Many of the world’s most devastating crop diseases are caused by fungal pathogens which elaborate specialized infection structures to invade plant tissue. Here we present a quantitative mass spectrometry-based phosphoproteomic analysis of infection-related development by the rice blast fungus Magnaporthe oryzae, which threatens global food security. We mapped 8,005 phosphosites on 2,062 fungal proteins, revealing major re-wiring of phosphorylation-based signaling cascades during fungal infection. Comparingme phosphosite conservation across 41 fungal species reveals phosphorylation signatures specifically associated with biotrophic and hemibiotrophic fungal infection. We then used parallel reaction monitoring to identify phosphoproteins directly regulated by the Pmk1 MAP kinase that controls plant infection by M. oryzae. We define 33 substrates of Pmk1 and show that Pmk1-dependent phosphorylation of a newly identified regulator, Vts1, is required for rice blast disease. Defining the phosphorylation landscape of infection therefore identifies potential therapeutic interventions for control of plant diseases.

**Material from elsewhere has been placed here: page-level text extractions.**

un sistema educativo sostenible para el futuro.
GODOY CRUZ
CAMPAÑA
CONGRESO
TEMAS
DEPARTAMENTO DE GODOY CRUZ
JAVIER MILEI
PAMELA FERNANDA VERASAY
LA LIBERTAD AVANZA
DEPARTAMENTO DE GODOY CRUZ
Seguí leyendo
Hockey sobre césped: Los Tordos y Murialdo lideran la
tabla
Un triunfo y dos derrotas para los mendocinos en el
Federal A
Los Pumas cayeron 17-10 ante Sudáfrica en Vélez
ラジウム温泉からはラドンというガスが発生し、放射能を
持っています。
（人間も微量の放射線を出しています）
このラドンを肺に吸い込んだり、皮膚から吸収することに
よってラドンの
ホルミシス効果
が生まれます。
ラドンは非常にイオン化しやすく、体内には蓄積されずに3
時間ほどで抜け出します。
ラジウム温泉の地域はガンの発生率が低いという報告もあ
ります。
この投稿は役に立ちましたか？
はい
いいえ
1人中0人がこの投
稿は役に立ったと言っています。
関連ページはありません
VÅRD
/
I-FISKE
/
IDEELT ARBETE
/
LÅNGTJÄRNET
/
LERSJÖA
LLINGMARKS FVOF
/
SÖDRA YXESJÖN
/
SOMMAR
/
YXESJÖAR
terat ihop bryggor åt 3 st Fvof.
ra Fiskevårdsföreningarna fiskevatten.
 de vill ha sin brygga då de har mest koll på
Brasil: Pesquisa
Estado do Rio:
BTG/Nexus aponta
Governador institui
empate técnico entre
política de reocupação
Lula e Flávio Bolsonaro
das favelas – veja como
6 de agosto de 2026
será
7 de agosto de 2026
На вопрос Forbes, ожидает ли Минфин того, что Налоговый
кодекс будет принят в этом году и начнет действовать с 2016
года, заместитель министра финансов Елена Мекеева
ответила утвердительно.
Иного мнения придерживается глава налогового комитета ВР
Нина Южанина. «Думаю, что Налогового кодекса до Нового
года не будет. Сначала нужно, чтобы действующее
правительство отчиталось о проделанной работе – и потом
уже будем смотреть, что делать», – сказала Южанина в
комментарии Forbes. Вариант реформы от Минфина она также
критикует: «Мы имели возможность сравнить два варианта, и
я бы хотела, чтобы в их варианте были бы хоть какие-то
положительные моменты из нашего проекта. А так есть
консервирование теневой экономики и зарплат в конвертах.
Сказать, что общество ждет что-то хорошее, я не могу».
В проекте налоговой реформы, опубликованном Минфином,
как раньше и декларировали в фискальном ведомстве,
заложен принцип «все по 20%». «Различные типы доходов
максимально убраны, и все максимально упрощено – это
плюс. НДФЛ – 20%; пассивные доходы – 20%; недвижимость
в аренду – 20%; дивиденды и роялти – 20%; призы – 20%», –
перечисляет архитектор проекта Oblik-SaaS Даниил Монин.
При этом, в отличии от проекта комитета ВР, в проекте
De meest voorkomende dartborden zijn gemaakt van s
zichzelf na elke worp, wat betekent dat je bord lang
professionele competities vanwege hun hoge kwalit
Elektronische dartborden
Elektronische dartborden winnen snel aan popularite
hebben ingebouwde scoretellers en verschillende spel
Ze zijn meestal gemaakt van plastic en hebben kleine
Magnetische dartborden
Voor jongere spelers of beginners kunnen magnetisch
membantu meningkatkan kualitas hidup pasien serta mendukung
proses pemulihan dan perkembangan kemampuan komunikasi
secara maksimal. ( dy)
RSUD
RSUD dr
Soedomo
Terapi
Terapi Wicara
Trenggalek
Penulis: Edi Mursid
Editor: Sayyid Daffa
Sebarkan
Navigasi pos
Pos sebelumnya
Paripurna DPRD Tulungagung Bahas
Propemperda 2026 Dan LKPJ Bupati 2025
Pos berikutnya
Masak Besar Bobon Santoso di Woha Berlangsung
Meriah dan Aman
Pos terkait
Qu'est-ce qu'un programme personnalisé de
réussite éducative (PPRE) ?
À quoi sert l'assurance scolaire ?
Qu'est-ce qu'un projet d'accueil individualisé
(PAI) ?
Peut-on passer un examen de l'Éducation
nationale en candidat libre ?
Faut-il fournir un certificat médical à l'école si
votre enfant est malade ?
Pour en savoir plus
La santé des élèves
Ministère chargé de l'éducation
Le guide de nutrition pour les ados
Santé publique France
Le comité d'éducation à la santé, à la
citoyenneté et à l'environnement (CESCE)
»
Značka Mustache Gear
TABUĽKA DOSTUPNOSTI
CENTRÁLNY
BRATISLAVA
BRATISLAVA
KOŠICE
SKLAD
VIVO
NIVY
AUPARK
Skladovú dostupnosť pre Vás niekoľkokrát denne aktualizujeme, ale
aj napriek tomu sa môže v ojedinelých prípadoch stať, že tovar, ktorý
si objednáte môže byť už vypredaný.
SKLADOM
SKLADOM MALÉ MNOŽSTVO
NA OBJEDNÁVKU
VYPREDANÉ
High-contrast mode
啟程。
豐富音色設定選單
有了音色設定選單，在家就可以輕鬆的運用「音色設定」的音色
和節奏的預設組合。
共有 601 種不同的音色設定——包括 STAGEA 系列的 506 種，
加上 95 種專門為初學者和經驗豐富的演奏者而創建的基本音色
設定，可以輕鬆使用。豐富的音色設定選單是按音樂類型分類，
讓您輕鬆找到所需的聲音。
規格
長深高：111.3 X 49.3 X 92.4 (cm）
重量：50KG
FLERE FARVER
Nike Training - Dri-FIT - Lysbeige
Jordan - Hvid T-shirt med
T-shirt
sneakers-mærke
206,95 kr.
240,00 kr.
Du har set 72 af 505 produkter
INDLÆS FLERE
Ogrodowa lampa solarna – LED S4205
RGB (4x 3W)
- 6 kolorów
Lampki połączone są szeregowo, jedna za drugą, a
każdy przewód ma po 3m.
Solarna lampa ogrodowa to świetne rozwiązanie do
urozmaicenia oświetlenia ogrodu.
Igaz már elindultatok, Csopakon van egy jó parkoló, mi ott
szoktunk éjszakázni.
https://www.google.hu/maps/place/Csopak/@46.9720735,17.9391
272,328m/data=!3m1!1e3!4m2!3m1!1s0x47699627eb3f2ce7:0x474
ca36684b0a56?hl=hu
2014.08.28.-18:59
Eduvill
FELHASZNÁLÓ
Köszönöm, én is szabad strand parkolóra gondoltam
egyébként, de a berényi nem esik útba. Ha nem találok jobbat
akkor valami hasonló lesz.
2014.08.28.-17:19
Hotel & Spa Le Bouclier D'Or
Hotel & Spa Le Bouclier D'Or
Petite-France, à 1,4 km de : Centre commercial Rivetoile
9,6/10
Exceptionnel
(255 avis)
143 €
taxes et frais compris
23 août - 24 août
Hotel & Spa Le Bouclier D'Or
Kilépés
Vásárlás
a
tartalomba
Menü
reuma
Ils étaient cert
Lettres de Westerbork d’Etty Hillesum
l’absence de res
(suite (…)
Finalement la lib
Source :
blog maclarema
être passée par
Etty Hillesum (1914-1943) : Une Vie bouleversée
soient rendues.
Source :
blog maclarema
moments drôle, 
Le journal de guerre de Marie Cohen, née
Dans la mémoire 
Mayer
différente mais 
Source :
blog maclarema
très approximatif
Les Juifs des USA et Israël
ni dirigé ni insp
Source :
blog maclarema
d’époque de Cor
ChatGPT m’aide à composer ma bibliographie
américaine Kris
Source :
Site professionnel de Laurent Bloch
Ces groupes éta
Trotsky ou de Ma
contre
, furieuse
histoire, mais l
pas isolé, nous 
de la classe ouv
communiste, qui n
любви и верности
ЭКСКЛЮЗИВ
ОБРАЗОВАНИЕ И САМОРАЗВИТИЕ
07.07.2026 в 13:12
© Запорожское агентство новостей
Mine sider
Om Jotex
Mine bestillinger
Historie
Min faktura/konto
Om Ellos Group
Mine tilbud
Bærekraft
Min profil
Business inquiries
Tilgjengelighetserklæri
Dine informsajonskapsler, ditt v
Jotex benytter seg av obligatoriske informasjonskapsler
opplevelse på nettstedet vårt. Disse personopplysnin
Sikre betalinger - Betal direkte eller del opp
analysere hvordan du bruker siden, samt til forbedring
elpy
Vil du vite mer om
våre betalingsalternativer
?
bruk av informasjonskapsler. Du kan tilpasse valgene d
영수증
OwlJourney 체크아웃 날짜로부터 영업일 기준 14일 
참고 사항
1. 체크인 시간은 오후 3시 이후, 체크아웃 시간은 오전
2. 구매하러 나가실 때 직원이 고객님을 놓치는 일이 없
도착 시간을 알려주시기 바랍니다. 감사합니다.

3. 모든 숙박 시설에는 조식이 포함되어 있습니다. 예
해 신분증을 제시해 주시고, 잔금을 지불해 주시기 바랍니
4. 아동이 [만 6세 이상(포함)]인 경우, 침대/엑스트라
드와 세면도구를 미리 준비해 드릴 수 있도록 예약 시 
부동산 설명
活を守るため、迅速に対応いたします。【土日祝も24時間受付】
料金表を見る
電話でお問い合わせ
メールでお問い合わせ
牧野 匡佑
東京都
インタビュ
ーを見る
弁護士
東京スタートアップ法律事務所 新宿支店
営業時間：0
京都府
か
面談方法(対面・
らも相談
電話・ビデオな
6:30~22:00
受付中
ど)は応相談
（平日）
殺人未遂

Peptide quantitation was performed using Parallel Reaction Monitoring (PRM) as described previously 105. Briefly, mass to charge ratios (m/z) corresponding to selected phospho-peptides were monitored and filtered by the first quadrupole and fragment ions were scanned out in the orbitrap mass analyzer over the duration of the elution profile. The PRM assay also included a selection of control peptides having similar relative intensities in each sample and used to measure relative phospho-peptide content (Supplementary Table 1). Raw data were peak picked and searched against the data bases on the Mascot server as described above and combined with chromatographic profiles in Skyline 106 to determine individual peptide intensities. Extracted phospho-peptides intensity were normalized against the summed control peptide intensities to correct for differences in phospho-peptide yield. The assay was performed once for each of three biological replicates and results were subjected to differential phosphosite analysis.

Protein extraction and phosphopeptide enrichment Spores and appressoria samples were lyophilized and resuspended in extraction buffer (Urea 8M, NaCl 150 mM, Tris pH 8 100 mM, EDTA 5 Mm, aprotinin 1 µg/mL, leupeptin 2 µg/mL) for mechanical disruption using GenoGrinder 2010 (Thermo Scientific) in cold conditions (1 min at 1200 rpm). The homogenate was centrifuged for 10 min at 16,000 × g (Eppendorf 5415D microcentrifuge). The supernatant was used for phosphopeptide enrichment. Sample preparation started from 1.5 mg of protein extract (determined using the Bradford assay) dissolved in ammonium bicarbonate buffer containing 8 M urea. First, the protein extracts were reduced with 5 mM Tris (2-carboxyethyl) phosphine (TCEP) for 30 min at 30°C with gentle shaking, followed by alkylation of cysteine residues with 40mM iodoacetamide at room temperature for 1 hour. Subsequently, the samples were diluted to a final concentration of 1.6 M urea with 50mM ammonium bicarbonate and digested overnight with trypsin (Promega; 1:100 enzyme to substrate ratio). Peptide digests were purified using C18 SepPak columns as described before 91. Phosphopeptides were enriched using titanium dioxide (TiO2, GL Science) with phthalic acid as a modifier as described previously 92. Phosphopeptides were eluted by a pH-shift to pH 10.5 and immediately purified using C18 microspin columns (The Nest Group Inc., 5 – 60 µg loading capacity). After purification, all samples were dried in a Speedvac, stored at -80°C and re-suspended in 2% Acetonitril (AcN) with 0.1% trifluoroacetic acid (TFA) just before the mass spectrometric measurement.